The Bottom Line
Samsung's designers didn't seem to miss a trick in one of their newest point and shoot digital cameras, as my Samsung SL820 review shows. The SL820 offers outstanding image quality, both indoors and outdoors. Its response times are excellent overall, with only slight shot to shot delays with the flash. The SL820's 3.0-inch LCD is sharp and bright, and the camera's menus are easy to use.
The primary drawback to the SL820 is that you must recharge batteries inside the camera, using a proprietary USB cable that plugs into an AC adapter or a computer. Essentially, you cannot charge one battery while using another.

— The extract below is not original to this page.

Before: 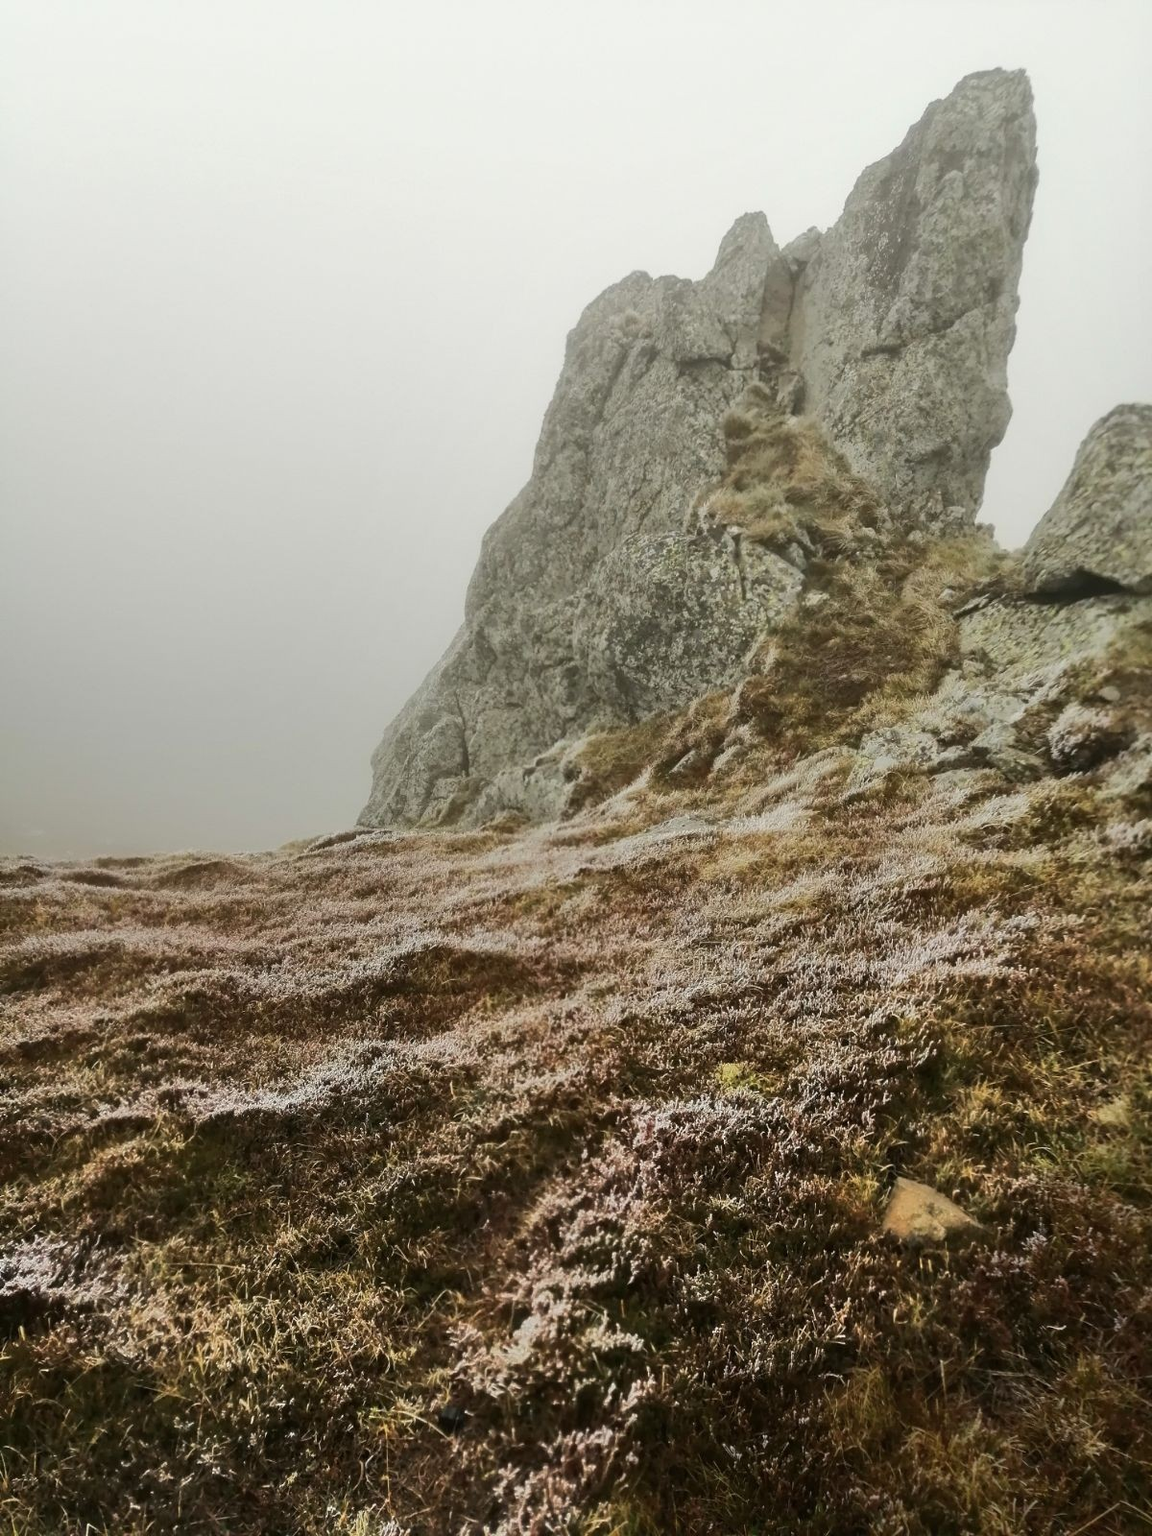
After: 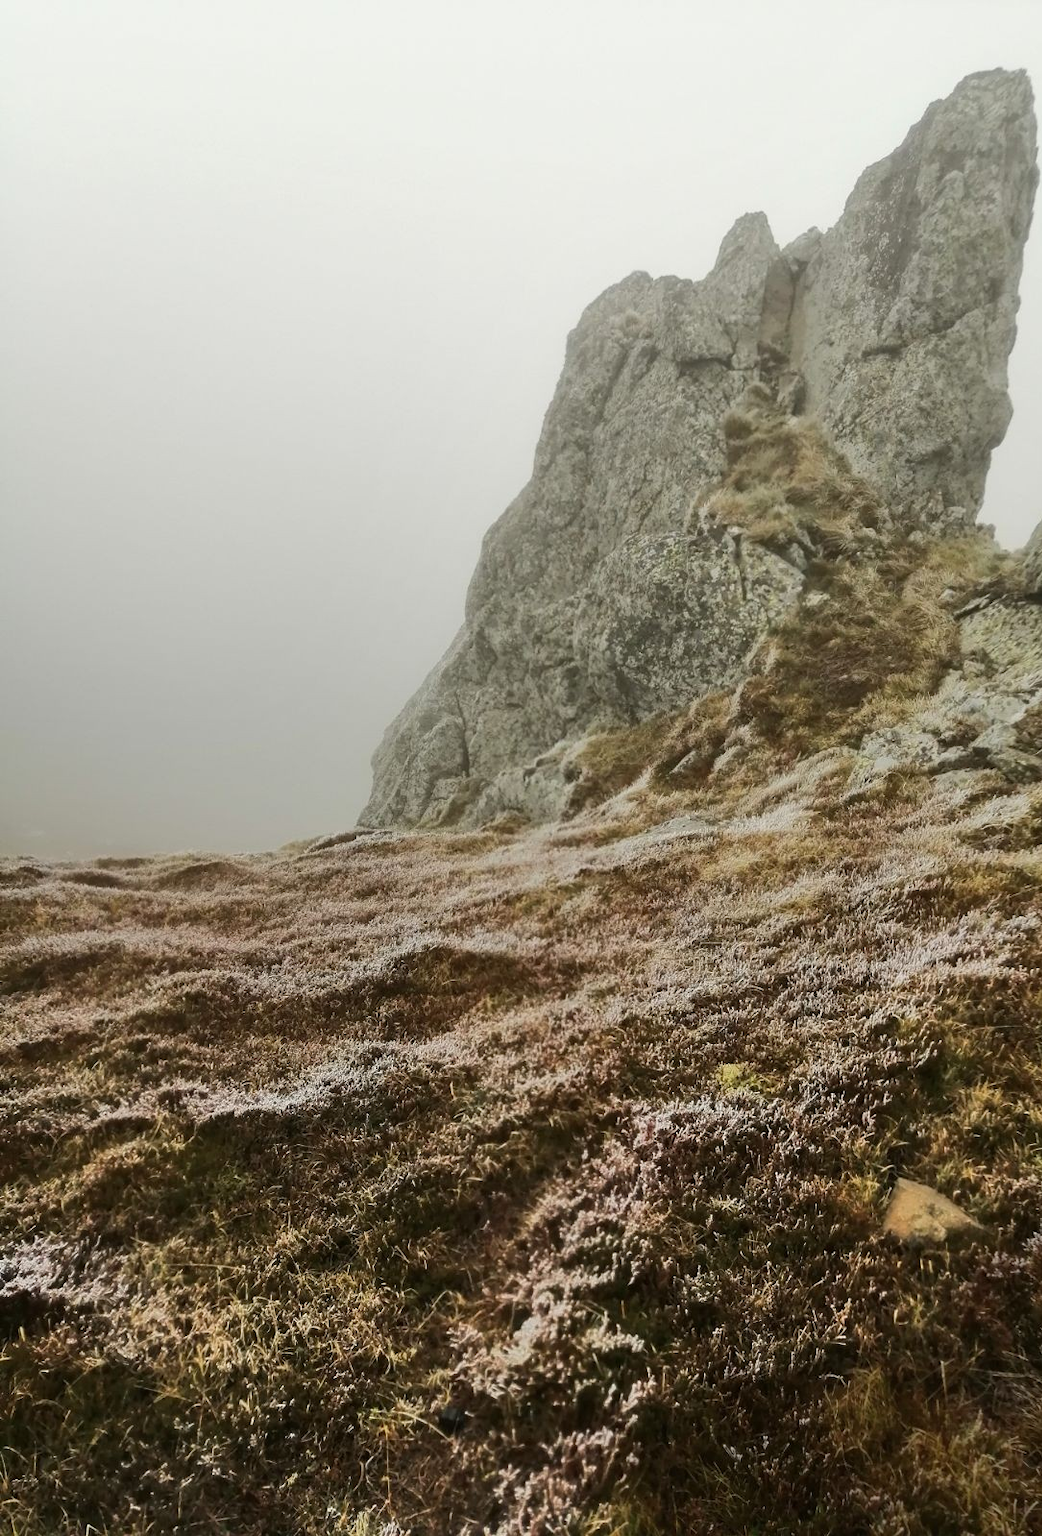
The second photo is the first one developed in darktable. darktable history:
crop: right 9.515%, bottom 0.026%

- Extremely easy to use, includes built-in help features and explanations
- Image quality is very good, both with and without flash
- Sharp and large LCD has three brightness levels
- Reponse times are above average for a sub-$250 camera
- Several interesting features, such as ability to apply styles to photos before and after shooting
- Camera is a little heavier than most point and shoot cameras
- SL820 is a little thicker than newer point and shoot cameras
- Battery only can charge inside the camera, without buying additional adapter
- Resolution: 12.2 megapixels
- Optical zoom: 5X (28-140mm)
- LCD: 3.0-inch, 230,000 pixels
- Maximum image size: 4000 x 3000 pixels
- Battery: Rechargeable Li-ion
- Dimensions: 2.32 x 3.72 x 0.89 inches
- Weight: about 4.9 ounces (no battery, no memory card)
- Image sensor: CCD 1/2.33 in.
Guide Review - Samsung SL820 Review
You can shoot at a variety of ratios, including 16:9, and a variety of resolutions, ranging from 12 megapixels to 1 megapixel.

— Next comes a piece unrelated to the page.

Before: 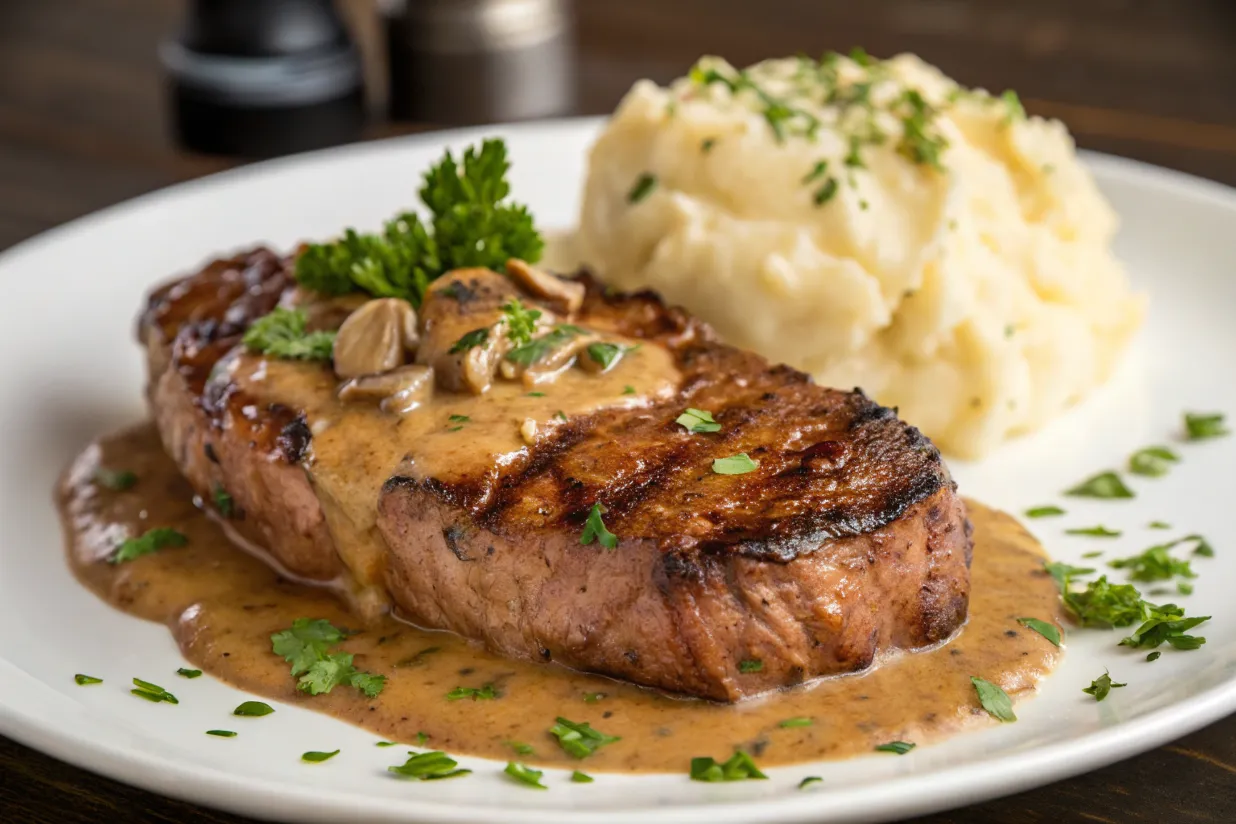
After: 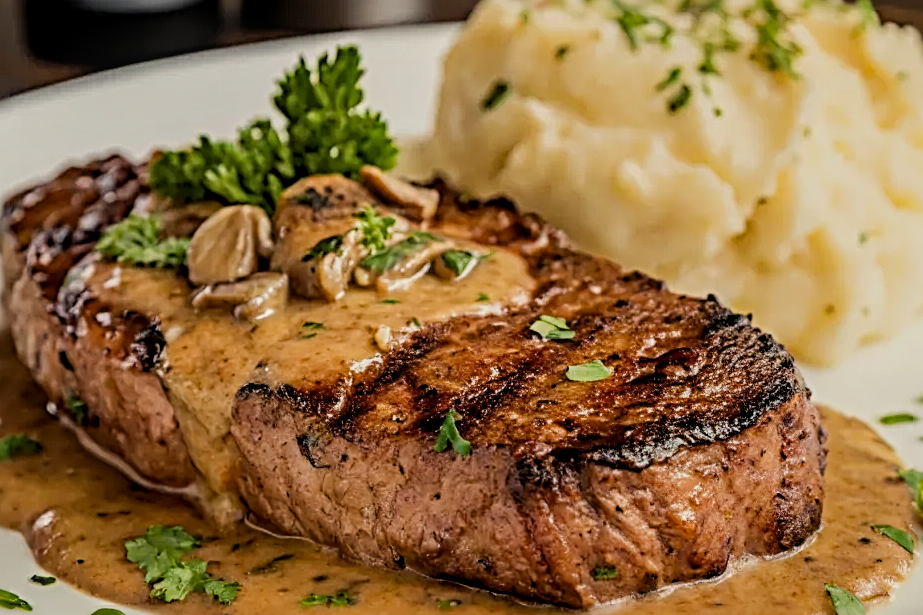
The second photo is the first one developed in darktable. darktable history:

Finally, the SL820 allows you to select from nearly a dozen "photo styles," which are special effects you can apply to your shots, such as sepia, black and white, and negative. You also can easily apply effects and make other editing changes using the camera after you shoot your photos, which is handy.
The 3.0-inch LCD works well for framing photos, and it displays all special effects and ratio changes you make to the shots, giving you a realistic idea of how the photo will look. The SL820 also offers three levels of LCD brightness, making it easy to see in bright sunlight.
Start-up is very fast with this camera, and shutter lag is not noticeable, other than a minimal delay when shooting with the flash. Shot to shot delays also are minimal with the flash.
The SL820 is just a little thicker and heavier than many of today's point and shoot cameras, but I didn't find this to be a serious problem. The button layout makes sense, and the camera is comfortable to operate one handed.
I really liked the SL820's menu structure, which is very easy to use and understand. As you turn the selection dial, each setting is explained on the LCD. You also can access a troubleshooting/help menu through the selection dial.
The SL820 offers a few manual settings in Program mode, and the camera makes it easy to make the manual changes.
Finally, the camera's SmartAuto mode works very well for selecting the scene mode that most closely matches the exterior lighting conditions, further simplifying use of the camera. You can select among the handy scene modes on your own, too.